The Daily Gamecock

Long-distance relationships are difficult, but often worth it

300 dpi Eddie Thomas illustration related to cold weather in February and Valentine's Day. (Minneapolis Star Tribune/MCT)
300 dpi Eddie Thomas illustration related to cold weather in February and Valentine's Day. (Minneapolis Star Tribune/MCT)

For some, college is a natural breaking point in relationships. The distance and the potential of a whole new pool of fish to investigate is often too great of a lure. But what about the couples that choose to stick it out in a long-distance relationship?

Taylor Nadler, a second-year biological sciences student, and her boyfriend of three years made the choice to stick it out, and they typically see each other over breaks. Although the distance can make for lonely nights in a long-distance relationship, long-term reward is greater than short-term gratification. If a significant other is willing to put extra time and effort into a relationship to keep it flourishing, then that person would be a good long-term partner.

“[R]elationships in general are about finding someone you want to spend the rest of your life with,” Nadler said. “If you’re lucky enough to be with someone and it works long distance, you feel close to them no matter how far away you are,” she said.

Some advice for long-distance couples includes patience and taking the relationship seriously.

“[B]e patient. It’s frustrating when all you want to do is to be with someone every day and you can’t, but knowing someone is willing to push through a long distance relationship to be with you is such a great feeling,” Nadler said.

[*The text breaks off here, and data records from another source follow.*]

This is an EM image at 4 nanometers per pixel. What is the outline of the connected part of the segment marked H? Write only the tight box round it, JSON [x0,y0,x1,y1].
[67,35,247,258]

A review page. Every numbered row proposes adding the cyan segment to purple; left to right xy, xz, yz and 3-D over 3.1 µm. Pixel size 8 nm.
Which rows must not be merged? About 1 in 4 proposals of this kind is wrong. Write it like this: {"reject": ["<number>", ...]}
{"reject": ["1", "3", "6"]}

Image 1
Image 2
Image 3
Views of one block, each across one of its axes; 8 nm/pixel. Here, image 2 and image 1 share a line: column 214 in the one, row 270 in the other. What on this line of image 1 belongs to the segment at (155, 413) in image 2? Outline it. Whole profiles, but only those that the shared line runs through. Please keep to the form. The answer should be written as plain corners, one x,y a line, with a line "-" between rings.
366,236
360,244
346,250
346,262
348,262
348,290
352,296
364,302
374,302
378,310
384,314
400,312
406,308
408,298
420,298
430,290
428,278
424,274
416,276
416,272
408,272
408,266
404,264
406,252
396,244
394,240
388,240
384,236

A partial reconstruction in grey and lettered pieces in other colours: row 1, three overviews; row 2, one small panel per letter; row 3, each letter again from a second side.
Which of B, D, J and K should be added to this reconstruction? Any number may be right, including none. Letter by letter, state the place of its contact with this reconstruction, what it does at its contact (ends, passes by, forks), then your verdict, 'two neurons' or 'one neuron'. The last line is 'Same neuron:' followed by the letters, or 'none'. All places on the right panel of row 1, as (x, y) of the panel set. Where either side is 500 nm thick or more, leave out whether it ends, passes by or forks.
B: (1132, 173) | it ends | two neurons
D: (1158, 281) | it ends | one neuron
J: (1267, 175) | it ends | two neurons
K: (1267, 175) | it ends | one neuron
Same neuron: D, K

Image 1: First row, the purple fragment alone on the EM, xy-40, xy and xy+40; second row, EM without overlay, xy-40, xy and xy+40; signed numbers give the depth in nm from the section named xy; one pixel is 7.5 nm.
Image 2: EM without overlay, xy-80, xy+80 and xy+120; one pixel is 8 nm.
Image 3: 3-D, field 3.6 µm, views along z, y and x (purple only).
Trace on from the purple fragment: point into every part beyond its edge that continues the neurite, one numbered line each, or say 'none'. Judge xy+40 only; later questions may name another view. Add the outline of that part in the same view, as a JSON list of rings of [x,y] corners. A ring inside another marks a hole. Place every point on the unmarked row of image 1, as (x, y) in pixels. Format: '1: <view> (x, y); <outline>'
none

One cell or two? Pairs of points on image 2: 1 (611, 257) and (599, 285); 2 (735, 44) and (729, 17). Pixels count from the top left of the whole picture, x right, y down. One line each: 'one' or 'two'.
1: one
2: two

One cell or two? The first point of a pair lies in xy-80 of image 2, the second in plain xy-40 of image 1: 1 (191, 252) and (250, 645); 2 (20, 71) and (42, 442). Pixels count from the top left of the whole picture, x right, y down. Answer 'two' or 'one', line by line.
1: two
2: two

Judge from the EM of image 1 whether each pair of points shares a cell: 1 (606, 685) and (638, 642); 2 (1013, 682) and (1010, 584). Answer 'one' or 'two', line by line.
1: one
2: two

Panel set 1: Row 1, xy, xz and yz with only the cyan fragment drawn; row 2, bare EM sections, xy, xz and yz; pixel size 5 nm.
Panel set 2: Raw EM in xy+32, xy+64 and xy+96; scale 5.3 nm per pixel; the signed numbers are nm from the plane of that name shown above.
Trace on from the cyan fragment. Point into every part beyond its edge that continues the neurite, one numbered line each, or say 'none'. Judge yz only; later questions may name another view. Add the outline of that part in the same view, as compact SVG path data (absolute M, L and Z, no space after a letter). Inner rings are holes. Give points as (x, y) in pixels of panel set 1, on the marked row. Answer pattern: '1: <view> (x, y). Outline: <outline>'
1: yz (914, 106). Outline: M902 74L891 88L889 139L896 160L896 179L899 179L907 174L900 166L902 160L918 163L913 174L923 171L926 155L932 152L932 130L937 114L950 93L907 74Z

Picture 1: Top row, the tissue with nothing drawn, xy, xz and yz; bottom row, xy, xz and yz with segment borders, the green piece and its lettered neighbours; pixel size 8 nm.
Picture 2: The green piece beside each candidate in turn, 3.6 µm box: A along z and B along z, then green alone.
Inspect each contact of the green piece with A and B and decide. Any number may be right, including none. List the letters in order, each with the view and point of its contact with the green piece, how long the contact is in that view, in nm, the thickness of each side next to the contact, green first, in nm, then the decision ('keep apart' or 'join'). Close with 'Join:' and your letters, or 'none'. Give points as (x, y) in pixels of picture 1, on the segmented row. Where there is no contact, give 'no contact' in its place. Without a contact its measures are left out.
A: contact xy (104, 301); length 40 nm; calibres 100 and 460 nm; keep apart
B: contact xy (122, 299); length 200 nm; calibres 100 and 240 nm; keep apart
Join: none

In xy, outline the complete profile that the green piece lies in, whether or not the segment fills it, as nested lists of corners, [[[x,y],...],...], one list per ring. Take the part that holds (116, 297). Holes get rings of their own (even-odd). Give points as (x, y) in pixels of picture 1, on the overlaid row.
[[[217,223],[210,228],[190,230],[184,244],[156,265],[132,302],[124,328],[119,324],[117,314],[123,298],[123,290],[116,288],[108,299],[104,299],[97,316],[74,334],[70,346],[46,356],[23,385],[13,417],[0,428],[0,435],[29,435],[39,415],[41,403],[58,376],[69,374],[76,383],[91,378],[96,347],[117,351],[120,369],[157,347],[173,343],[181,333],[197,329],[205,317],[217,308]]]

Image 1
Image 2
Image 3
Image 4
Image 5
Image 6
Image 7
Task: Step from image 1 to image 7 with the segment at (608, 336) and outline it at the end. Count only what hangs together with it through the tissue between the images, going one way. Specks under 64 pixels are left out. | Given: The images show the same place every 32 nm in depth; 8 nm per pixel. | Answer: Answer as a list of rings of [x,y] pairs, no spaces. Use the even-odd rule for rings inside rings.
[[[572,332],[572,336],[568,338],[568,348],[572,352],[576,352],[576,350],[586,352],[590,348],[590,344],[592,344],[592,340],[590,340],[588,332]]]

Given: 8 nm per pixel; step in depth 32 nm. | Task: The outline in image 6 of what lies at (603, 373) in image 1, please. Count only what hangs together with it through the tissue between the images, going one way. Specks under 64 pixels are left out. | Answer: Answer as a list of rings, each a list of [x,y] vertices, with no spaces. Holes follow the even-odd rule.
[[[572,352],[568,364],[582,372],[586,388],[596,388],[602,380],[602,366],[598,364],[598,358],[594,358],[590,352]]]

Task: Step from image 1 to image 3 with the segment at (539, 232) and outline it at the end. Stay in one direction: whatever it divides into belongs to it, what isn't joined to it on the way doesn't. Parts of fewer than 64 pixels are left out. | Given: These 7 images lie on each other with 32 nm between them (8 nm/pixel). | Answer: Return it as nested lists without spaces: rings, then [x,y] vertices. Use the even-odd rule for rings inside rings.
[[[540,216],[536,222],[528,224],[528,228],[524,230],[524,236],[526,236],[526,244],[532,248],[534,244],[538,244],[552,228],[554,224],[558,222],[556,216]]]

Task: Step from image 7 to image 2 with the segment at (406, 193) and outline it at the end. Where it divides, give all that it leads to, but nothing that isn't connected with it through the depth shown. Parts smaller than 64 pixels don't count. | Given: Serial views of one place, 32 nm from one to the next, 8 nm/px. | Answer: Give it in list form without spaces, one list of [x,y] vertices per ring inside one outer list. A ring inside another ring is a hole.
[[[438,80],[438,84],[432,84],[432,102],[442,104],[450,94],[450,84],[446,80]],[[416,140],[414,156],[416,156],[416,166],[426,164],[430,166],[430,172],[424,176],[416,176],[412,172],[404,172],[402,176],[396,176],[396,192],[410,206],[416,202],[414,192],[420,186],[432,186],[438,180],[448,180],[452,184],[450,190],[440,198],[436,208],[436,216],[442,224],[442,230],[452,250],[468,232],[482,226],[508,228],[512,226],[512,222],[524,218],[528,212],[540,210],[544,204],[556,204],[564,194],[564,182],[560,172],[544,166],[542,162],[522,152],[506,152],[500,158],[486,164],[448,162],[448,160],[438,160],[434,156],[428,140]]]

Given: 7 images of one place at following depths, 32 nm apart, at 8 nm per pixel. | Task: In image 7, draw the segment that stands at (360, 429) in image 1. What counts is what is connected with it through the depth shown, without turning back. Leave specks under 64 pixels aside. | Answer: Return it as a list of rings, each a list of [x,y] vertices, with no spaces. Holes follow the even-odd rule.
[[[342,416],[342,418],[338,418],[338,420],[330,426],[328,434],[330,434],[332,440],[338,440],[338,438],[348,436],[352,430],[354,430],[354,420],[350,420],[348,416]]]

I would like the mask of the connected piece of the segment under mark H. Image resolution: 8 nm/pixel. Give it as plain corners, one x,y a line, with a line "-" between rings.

In addition, treating a long-distance relationship as a genuine relationship will strengthen the ties between individuals, and will prevent both sides from feeling like they could have spent their time meeting other people. It is imperative to continue communication in order to prevent individuals in a relationship from growing apart. When both sides are wholly committed, trust is fostered and the relationship thrives.

“Make sure that it is worth it. If you aren’t serious about the other, don’t waste both of your time. The distance is by far anything but easy, but it is worth it when you get to see each other,” Meghan Mcmenamy said.

Mcmenamy, a third-year retail management student, is able to see her boyfriend of eight months about every month, despite being 11 hours away.

Valentine’s Day can be tough, but it is by no means impossible. Studying abroad, Nadler has plans to FaceTime her boyfriend, and Mcmenamy will fly to see hers. True love knows no boundaries, and distance should certainly not be one of them.